1 lb catfish fillets
1/3 cup oil
1/4 cup flour
1/2 cup water
1 cup celery, sliced
1/2 cup shallots, chopped
1/2 cup bell pepper, chopped
2 each garlic clove, crushed
1 lb tomatoes, cut small, can
8 oz tomato sauce
1 1/2 tsp salt
2 each bay leaves
1/2 tsp thyme
1/4 tsp pepper
1 tbsp brown sugar, lemon juice
1 tbsp lemon juice
1/4 cup parsley, chopped
1 tsp worcestershire sauce
2 each tabasco, dashes
1 rice, hot, cooked
Directions
Cut fillets into 1-in pieces. Heat oil in large pan. Add flour,
stirring until brown. Remove from heat and add water slowly, stirring
til blended. Add all ingredients except catfish and rice. Cover and
simmer for 20 minutes or until vegetables are tender. Remove bay
leaves, add catfish and simmer 8 - 10 min. more until fish flakes to
the fork. Serve over rice in soup bowls. Possibly better to wilt all
fresh vegetables before adding to pan. Also for: Catfish, Any Fish
Recipe date: 12/11/87
Servings: 1 servings
Catfish Creole Recipe brought to you by Recipe Ideas
Categories: Fish; Seafood
The History of Recipes
Written recipes as a concept can be observed way back into history, in truth as far back into history as pharonic Egypt, and maybe further still. Interesting though that maybe, mostly, these ancient cookbooks were just very simple hieroglyphic recipes for preparing meals.
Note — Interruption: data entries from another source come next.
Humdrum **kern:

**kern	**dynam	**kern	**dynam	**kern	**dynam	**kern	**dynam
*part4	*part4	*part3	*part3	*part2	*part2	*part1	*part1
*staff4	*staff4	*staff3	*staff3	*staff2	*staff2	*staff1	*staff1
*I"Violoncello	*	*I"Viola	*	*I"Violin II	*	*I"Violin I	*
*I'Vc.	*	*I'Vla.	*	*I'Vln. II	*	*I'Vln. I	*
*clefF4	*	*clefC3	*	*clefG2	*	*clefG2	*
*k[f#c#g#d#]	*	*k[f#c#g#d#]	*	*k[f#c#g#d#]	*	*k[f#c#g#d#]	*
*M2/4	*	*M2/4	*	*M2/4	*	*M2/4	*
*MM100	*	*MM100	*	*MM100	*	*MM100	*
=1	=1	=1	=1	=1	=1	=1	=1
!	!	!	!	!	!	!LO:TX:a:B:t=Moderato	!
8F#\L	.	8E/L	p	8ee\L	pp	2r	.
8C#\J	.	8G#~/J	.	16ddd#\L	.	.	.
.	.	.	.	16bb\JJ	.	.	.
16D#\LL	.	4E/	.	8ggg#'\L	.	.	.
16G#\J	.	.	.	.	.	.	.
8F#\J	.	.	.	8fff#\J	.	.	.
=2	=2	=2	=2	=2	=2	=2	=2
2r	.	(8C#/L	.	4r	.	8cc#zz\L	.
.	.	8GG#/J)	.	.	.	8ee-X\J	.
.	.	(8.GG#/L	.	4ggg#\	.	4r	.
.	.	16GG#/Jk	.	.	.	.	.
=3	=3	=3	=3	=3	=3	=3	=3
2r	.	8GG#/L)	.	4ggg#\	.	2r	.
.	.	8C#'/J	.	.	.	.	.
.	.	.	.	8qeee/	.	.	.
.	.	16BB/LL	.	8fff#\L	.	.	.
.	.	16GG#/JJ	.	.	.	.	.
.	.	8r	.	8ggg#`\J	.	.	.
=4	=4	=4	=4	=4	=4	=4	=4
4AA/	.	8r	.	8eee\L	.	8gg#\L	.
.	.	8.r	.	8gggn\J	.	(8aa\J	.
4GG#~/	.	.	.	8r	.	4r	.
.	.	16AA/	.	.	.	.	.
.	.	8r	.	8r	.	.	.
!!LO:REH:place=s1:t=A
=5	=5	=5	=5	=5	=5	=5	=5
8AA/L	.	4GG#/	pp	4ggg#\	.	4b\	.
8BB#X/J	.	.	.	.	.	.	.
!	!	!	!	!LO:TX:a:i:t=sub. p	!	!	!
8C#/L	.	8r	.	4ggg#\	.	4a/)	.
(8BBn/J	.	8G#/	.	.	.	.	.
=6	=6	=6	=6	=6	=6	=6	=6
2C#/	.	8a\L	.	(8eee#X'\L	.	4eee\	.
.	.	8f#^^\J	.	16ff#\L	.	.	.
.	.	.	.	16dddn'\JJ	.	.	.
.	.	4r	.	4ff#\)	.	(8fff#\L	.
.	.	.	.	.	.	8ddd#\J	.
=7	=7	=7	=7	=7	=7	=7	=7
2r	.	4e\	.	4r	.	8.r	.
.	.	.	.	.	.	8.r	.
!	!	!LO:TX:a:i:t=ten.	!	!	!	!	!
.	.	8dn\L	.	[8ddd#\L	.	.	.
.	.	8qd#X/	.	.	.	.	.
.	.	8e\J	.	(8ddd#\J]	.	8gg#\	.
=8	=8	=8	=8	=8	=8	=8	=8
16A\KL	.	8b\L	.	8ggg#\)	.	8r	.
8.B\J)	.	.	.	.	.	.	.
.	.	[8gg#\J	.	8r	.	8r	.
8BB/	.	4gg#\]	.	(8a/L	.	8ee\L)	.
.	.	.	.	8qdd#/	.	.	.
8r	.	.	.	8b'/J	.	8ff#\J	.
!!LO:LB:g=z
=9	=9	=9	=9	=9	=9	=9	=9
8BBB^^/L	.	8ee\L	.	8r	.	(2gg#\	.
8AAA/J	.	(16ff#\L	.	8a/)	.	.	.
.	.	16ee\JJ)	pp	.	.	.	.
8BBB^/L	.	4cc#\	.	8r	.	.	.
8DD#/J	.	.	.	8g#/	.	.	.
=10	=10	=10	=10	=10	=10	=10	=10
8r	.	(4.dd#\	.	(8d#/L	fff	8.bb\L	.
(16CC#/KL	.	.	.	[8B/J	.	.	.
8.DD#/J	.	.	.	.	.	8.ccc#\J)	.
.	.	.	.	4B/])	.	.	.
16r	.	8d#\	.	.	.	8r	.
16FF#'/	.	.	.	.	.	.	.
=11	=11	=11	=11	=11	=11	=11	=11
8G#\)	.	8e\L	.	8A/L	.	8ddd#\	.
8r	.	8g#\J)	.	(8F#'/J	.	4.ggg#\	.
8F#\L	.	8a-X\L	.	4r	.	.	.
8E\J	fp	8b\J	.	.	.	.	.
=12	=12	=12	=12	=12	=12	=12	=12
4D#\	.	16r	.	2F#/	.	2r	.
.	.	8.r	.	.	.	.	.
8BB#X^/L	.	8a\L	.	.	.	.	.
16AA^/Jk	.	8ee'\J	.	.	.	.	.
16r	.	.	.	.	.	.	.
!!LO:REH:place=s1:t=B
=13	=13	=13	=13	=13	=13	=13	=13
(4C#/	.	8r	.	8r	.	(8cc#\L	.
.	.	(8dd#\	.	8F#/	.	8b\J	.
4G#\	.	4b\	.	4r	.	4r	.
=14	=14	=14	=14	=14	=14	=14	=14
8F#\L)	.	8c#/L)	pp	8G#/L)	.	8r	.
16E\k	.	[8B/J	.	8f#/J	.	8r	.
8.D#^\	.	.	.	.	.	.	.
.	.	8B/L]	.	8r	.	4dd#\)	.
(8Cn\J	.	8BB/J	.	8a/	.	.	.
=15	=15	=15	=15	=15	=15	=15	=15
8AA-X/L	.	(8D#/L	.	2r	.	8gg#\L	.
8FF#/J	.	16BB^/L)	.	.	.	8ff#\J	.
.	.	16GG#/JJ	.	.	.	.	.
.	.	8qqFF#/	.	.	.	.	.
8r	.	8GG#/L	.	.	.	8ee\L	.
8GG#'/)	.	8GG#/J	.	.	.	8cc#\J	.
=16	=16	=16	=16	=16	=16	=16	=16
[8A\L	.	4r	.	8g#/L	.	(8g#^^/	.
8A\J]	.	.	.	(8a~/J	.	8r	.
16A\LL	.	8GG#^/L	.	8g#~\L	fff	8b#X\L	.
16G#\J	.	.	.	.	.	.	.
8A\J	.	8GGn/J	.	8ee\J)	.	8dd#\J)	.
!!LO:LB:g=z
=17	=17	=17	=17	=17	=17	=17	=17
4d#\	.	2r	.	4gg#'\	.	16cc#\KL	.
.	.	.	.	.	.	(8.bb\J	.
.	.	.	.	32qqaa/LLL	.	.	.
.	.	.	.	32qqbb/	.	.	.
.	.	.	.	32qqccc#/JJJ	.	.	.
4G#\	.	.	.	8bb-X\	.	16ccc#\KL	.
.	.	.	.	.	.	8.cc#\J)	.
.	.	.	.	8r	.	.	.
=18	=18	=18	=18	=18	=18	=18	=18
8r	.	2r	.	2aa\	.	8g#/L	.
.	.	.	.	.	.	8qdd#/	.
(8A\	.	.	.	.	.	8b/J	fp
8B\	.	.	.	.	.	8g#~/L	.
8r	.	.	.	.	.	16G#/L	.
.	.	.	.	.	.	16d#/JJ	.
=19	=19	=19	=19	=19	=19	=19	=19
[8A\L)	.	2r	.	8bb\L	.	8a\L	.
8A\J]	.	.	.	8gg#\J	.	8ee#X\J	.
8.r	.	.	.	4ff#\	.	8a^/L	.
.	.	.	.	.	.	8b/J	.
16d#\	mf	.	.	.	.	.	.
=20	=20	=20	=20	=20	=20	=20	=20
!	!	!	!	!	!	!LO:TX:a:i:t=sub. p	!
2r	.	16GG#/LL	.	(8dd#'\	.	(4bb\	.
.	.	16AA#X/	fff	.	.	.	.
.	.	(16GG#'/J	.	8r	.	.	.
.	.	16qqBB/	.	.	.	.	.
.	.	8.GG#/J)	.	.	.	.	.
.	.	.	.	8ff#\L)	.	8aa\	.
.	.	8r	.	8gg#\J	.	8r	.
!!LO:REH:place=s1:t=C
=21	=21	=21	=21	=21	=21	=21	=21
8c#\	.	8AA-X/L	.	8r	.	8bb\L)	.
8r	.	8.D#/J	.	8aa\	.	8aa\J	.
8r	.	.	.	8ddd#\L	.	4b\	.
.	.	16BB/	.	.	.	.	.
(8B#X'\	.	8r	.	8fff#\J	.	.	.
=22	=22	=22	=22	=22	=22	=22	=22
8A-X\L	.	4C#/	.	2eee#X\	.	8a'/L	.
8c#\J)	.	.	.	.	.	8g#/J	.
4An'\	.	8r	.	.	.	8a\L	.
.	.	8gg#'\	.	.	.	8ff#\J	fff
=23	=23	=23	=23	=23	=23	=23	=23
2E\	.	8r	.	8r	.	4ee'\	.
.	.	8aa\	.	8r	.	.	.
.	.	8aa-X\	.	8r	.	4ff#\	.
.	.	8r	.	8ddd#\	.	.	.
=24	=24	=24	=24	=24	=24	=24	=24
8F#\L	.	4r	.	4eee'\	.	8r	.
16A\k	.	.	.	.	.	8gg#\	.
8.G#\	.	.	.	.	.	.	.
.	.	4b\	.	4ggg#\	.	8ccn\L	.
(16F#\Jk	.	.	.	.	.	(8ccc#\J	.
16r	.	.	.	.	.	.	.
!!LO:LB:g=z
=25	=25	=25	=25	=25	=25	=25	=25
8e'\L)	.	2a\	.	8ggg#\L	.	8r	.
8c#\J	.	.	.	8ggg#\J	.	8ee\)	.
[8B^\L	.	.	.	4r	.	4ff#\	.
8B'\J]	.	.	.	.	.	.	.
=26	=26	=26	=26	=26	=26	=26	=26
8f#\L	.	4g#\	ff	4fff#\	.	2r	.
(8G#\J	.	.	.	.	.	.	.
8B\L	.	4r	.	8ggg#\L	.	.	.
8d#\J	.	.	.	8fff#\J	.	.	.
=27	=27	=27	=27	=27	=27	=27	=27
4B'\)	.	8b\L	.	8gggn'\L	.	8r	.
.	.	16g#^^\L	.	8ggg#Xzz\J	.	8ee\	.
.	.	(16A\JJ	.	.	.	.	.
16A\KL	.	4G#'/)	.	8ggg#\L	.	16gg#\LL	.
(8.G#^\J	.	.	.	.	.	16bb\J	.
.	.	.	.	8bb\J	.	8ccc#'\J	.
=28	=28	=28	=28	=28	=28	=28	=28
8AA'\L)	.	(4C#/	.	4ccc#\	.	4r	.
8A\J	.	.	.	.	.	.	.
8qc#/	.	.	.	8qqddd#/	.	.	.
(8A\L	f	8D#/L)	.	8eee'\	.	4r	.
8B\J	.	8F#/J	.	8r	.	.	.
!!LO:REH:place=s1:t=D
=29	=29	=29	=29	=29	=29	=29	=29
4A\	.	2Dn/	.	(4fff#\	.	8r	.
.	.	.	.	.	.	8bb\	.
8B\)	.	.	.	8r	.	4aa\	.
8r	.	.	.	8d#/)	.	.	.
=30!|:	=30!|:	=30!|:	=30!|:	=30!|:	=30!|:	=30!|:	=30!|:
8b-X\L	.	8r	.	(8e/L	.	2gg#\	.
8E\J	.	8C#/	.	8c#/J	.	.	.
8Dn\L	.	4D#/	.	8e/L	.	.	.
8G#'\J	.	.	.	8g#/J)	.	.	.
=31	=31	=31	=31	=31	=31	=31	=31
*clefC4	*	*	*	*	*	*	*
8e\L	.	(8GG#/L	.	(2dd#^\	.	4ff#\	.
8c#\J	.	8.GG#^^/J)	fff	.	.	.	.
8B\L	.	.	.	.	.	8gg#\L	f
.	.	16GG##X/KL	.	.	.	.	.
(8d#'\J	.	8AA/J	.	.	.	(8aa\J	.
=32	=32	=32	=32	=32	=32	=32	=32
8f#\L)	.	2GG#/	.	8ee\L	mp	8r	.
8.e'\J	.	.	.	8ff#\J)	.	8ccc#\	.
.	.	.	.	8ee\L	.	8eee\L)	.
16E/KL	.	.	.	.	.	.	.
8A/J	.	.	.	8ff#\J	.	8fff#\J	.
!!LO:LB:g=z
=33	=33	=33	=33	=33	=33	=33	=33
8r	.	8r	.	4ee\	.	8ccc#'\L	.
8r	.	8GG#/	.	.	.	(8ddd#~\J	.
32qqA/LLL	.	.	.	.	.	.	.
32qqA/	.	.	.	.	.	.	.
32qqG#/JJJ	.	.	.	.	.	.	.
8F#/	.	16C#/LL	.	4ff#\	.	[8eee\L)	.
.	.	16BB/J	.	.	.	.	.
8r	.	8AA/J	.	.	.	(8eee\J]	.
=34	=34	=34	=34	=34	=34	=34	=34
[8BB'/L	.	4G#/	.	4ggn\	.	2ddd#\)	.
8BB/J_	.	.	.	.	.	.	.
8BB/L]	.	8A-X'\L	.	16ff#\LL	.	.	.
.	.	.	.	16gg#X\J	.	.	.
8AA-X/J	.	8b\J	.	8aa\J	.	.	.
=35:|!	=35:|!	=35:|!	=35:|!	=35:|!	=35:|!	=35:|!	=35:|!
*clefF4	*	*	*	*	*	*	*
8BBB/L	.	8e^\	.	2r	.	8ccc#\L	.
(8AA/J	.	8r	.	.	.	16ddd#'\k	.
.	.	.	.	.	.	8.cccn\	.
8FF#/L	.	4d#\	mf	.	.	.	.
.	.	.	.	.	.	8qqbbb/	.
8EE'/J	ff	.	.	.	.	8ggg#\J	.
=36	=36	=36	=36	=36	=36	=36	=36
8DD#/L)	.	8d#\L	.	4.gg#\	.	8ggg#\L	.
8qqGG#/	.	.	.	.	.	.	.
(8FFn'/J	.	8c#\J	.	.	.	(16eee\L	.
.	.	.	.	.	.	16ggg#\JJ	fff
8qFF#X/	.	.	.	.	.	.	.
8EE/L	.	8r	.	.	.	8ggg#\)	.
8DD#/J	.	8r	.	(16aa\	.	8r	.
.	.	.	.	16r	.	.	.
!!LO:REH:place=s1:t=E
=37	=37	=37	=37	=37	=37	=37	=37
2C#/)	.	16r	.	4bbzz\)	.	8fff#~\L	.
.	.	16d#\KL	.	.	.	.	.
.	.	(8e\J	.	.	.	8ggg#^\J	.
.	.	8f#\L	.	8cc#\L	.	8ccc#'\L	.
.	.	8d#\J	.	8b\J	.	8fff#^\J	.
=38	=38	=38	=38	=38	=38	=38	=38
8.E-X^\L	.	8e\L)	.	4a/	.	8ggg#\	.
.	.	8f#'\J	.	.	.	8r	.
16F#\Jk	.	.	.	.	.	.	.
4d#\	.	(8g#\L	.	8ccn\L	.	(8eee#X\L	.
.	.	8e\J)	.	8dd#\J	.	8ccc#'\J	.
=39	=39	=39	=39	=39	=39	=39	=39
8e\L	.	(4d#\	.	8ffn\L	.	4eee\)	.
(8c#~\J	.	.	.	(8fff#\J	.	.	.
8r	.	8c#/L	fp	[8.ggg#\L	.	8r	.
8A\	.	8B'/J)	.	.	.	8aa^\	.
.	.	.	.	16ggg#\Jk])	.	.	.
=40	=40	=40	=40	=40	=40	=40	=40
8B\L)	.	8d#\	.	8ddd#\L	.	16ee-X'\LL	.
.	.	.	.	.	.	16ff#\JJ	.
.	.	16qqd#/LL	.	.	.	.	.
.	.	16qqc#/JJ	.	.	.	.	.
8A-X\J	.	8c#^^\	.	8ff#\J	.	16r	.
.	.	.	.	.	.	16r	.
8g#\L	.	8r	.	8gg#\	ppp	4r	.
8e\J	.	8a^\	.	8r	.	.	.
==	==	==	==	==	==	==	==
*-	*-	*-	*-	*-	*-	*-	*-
In an interesting twist, the most ancient recipe in existence, according to food historians are a few clay tablets in the Sumerian language which show the making of bread which is then used to make a drink, quite possibly a form of beer as it is recorded as having made those who drank it feel `exhilarated, wonderful and blissful`. Much later, in Roman times a roman called Apicius compiled a collection of scripts which described recipes enjoyed by the Romans. He recounts how the meals were split into hors d`oeuvre, entrees and afters, a very modern way of dining. Aspicius also informs us how the cooks of his times made use of a good variety of spices and herbs, including some familiar names like basil, fennel and dill. Continuing our culinary historical journey, there were a couple of interesting cookery books which were published in the 14th Century : a book published under the title `Forme of Cury`, and another called `Curye on Inglish`. Although the titles sound familiar, these are nothing to do with the spicy food that we all know today, but instead recipes for the types of meals eaten by the rich people of those days. Later on, in the 15th century, knights returning from the crusades brought back many new foods and spices from Arab cooking, including coriander, parsley, basil and rosemary. The introduction of these new herbs and spices prompted a surge in manuscripts on cookery, the majority of which are now in private libraries. When we get to the twentieth century, cookery publications are increasing in popularity as a result of more people being able to read, more leisure time and having more money to spend. |
We hope you enjoy this Catfish Creole recipe.